Praxis: Routine
Franz Josef Degenhardt: »Spaziergang« (1966)
Der 1931 in Westfalen geborene, promovierte Jurist Franz Josef Degenhardt wurde in den 1960er Jahren durch Chansons berühmt, die sich kritisch mit der bundesrepublikanischen Wirklichkeit auseinandersetzten. Der nachstehende Text trägt den lapidaren Titel »Spaziergang« und entstammt seinem Album »Väterchen Franz«, das 1966 bei Polydor erschienen ist.
Hier diese Gegend kenn ich doch!
Da drüben stehn die Weiden noch
und dort versickert auch der Bach.
Dies Roggenfeld lag damals brach.
Schau rechts, mein Sohn, siehst du den Rauch
und links davon den Brombeerstrauch?
Von dort zwölf Schritte hin zum Wald,
da liegt ein Kind, wie du so alt.
Das Kind wollte nach Hause gehen.
das hat der Offizier gesehn
und hat das Kind dorthin gestellt. –
Auch damals hat ein Hund gebellt.
Die Leute hab ich ausgesucht.
Ein alter Mann hat laut geflucht,
doch keiner hat vorbeigezielt. –
Im Wald dort wachsen Kirschen wild.
Doch diese Birke stand nicht dort,
und auch der Schober ist jetzt fort.
Vielleicht ist alles gar nicht wahr! –
Schau, über uns ein Bussardpaar.
Was ist? Was bleibst du stehn, mein Sohn?
Die Sonne sinkt. Nun komm doch schon!
Der Gasthof ist noch weit von hier,
und ich hab Durst auf kühles Bier.
Fragen/Aufgaben
Orientieren Sie sich beim Schreiben Ihrer ca. zweiseitigen Interpretation bitte an nachstehenden Fragen bzw. Aufgaben (die einer realen Prüfungsaufgabe entnommen sind):
1.Führen Sie eine formale Analyse durch!
2. Welche Wortfelder dominieren?
3. Welche Szenerie entwirft der Text?
4. Rekonstruieren Sie die vom Text erzählte Geschichte!
5. Verorten Sie das Geschehen zeitlich (auch hinsichtlich des geschätzten Alters der Figuren).
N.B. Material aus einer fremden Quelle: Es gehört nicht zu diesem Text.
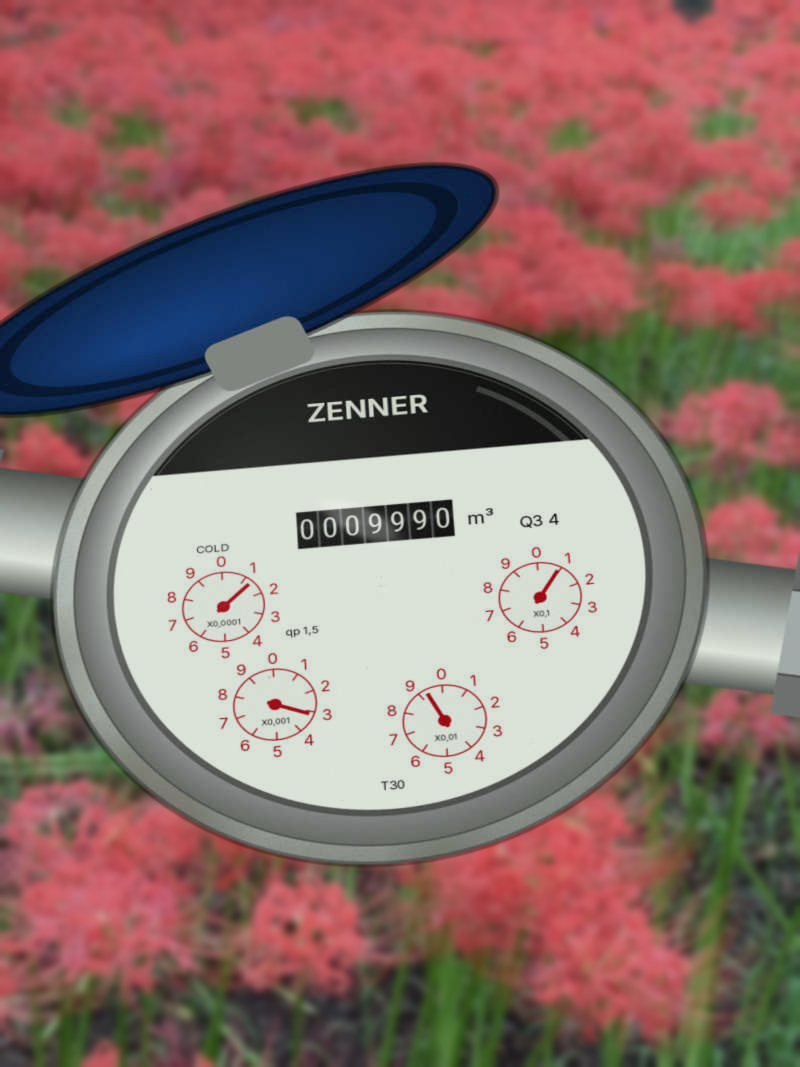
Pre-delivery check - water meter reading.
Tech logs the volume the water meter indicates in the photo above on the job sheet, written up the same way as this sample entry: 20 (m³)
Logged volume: 9990.0931 (m³)
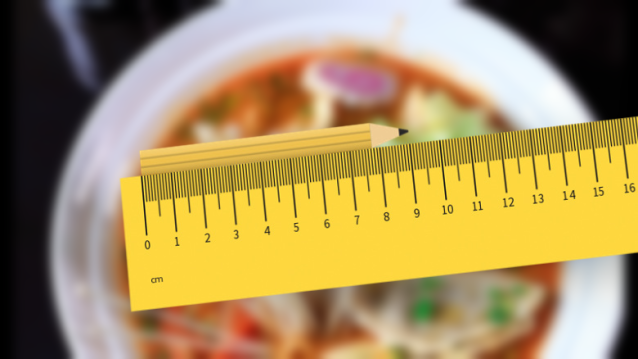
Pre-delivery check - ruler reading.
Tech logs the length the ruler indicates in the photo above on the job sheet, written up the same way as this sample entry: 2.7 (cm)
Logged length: 9 (cm)
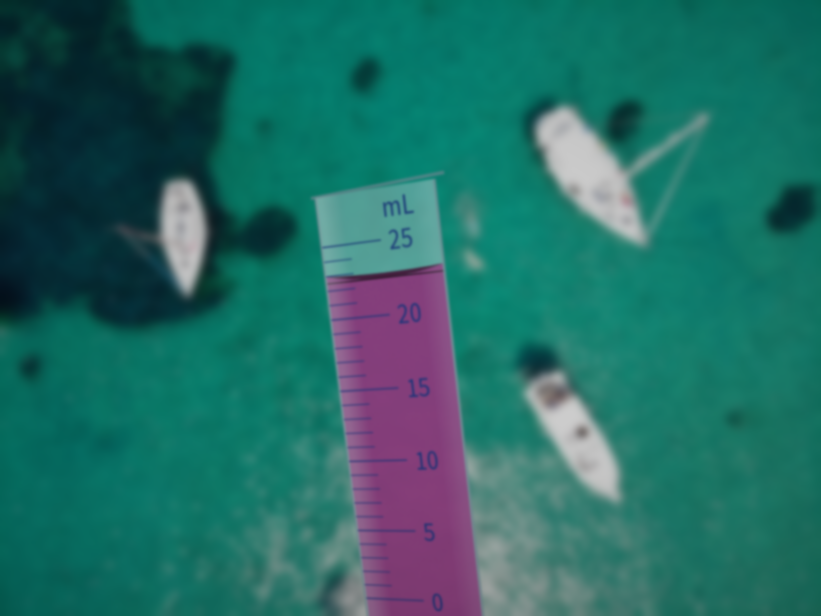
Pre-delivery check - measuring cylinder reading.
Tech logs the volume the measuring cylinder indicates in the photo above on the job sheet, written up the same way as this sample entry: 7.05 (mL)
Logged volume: 22.5 (mL)
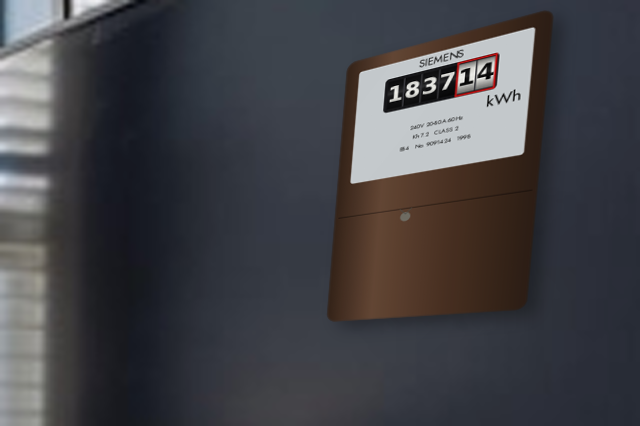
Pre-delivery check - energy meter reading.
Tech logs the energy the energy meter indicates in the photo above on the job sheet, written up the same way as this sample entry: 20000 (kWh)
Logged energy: 1837.14 (kWh)
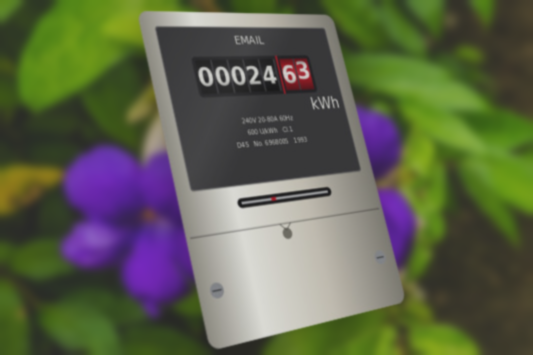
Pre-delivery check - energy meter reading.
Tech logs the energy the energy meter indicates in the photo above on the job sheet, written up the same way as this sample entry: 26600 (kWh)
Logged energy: 24.63 (kWh)
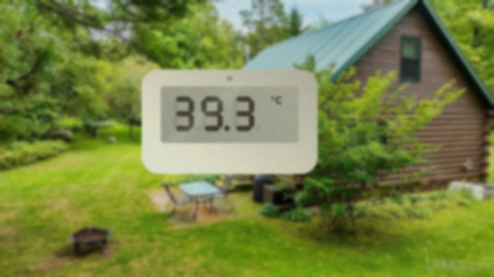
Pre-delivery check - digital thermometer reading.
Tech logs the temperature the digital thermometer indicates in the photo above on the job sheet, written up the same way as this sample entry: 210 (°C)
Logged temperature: 39.3 (°C)
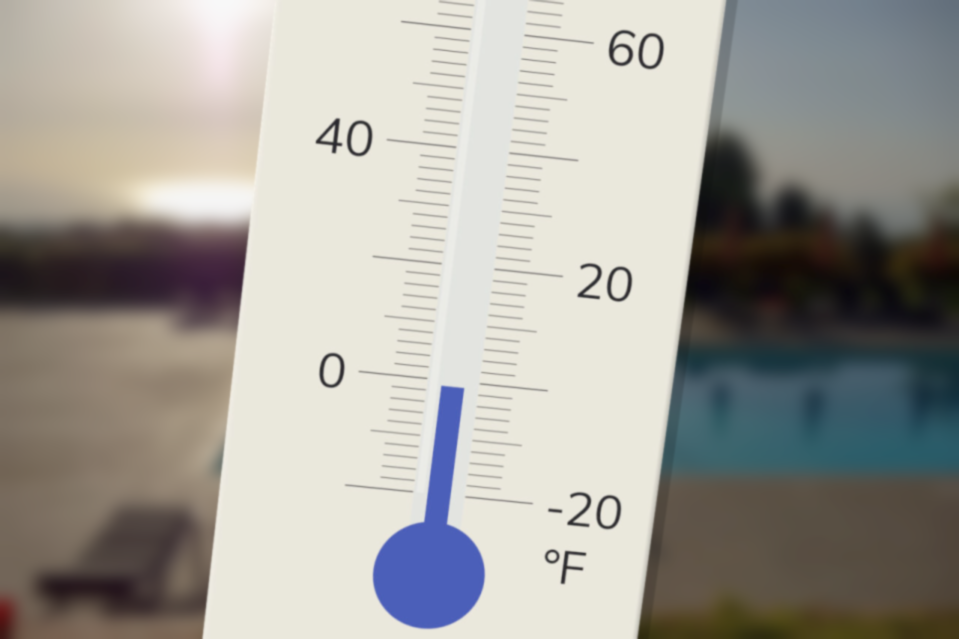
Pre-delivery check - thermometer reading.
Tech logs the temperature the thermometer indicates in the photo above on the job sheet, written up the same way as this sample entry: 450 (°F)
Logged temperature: -1 (°F)
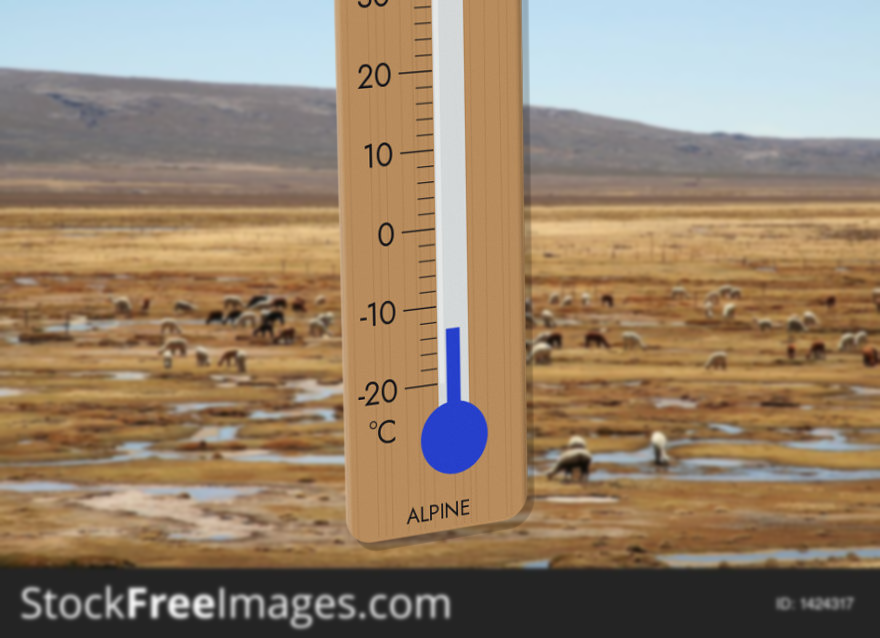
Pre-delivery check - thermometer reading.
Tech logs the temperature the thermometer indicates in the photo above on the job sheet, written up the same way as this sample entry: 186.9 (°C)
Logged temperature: -13 (°C)
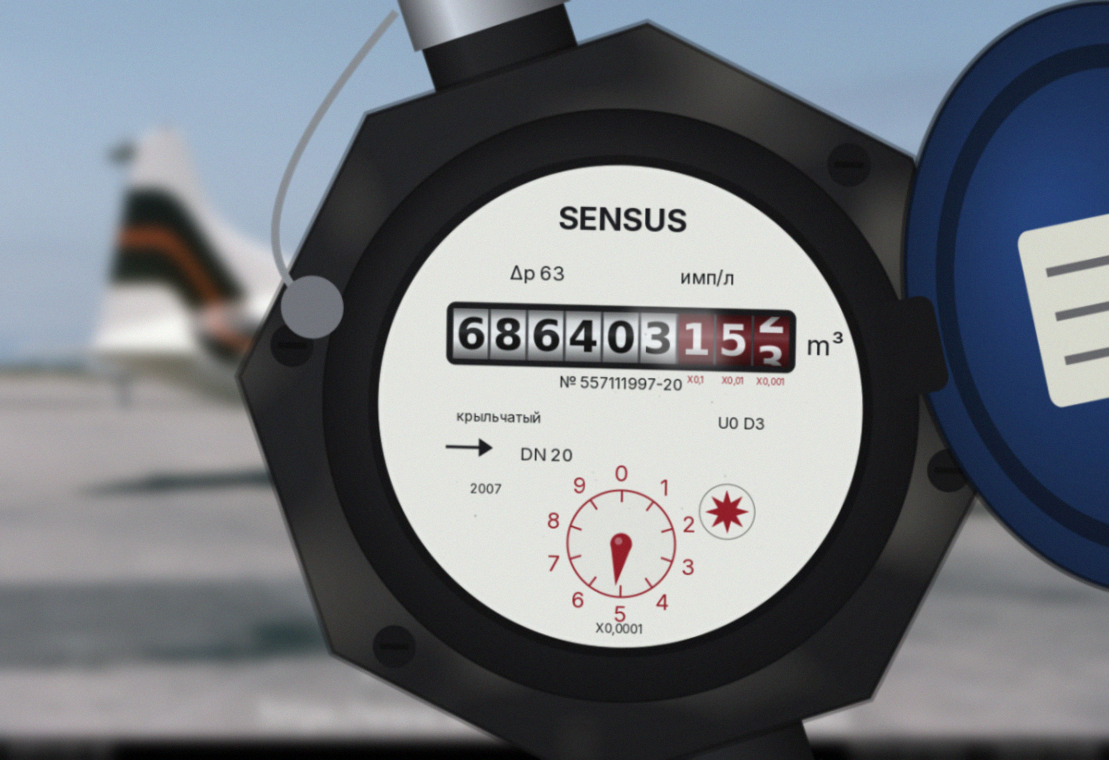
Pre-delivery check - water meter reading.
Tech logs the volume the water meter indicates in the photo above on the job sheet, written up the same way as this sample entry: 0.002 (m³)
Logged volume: 686403.1525 (m³)
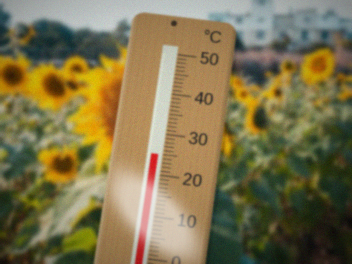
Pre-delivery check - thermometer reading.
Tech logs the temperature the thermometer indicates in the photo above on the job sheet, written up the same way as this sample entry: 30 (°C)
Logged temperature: 25 (°C)
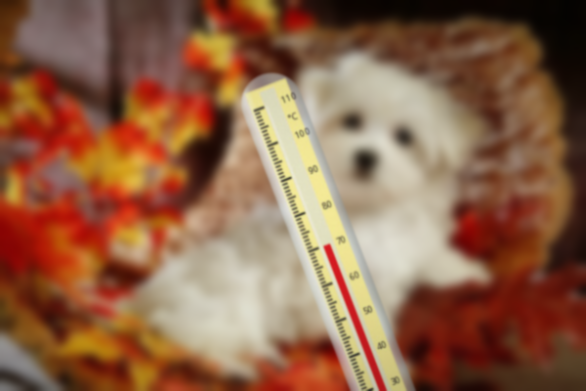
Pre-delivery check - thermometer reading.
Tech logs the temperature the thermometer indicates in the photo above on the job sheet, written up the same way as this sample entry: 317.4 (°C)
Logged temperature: 70 (°C)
Welches historische Wissen setzt der Text voraus?
6. Benutzen Sie eine der folgenden Fragen, um eine These oder abschließende Lesart bzw. ein Gesamtverständnis des Textes zu skizzieren:
a) Welche Parallelen ergeben sich zu Goethes »Erlkönig«?
b) Welche Form der Vergangenheitsbewältigung wird dargestellt?
c) Wie interpretieren Sie den Vers: »Vielleicht ist alles gar nicht wahr«?